## Requirement
Rewrite the entries from the beginning through the line containing "January 28, 2026, due", changing "Titan Black" to "Charcoal Black" and keeping everything else unchanged. Return only those lines.

(Data to process begins)

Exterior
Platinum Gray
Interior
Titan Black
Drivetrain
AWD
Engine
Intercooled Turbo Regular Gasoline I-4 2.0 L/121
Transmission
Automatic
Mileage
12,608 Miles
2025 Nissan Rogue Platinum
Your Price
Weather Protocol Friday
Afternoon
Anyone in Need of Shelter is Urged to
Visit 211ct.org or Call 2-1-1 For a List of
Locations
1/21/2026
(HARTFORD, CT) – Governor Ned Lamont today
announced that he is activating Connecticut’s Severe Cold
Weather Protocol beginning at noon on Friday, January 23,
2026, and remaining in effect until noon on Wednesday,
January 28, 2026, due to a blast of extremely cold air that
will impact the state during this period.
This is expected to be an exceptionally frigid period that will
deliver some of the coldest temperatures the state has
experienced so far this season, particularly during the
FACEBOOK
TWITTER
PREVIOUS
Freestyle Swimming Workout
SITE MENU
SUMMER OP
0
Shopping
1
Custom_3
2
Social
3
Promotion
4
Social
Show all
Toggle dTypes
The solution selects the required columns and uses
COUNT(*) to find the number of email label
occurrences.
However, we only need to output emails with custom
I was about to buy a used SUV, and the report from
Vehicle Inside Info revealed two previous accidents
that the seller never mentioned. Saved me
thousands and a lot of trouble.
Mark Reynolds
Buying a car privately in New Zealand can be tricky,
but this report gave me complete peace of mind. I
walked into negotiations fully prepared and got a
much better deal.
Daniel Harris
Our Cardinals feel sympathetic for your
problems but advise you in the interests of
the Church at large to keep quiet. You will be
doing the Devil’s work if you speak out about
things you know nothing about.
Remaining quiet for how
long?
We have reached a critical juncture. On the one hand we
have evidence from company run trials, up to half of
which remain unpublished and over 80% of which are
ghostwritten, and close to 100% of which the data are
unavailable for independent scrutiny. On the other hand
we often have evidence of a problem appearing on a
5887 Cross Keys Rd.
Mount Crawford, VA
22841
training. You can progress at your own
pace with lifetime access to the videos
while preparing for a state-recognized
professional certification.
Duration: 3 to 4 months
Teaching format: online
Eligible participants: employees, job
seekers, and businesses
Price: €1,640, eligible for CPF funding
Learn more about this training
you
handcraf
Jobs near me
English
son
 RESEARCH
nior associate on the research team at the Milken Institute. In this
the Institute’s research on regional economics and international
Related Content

(Data to process ends)

## Result of this task
Exterior
Platinum Gray
Interior
Charcoal Black
Drivetrain
AWD
Engine
Intercooled Turbo Regular Gasoline I-4 2.0 L/121
Transmission
Automatic
Mileage
12,608 Miles
2025 Nissan Rogue Platinum
Your Price
Weather Protocol Friday
Afternoon
Anyone in Need of Shelter is Urged to
Visit 211ct.org or Call 2-1-1 For a List of
Locations
1/21/2026
(HARTFORD, CT) – Governor Ned Lamont today
announced that he is activating Connecticut’s Severe Cold
Weather Protocol beginning at noon on Friday, January 23,
2026, and remaining in effect until noon on Wednesday,
January 28, 2026, due to a blast of extremely cold air that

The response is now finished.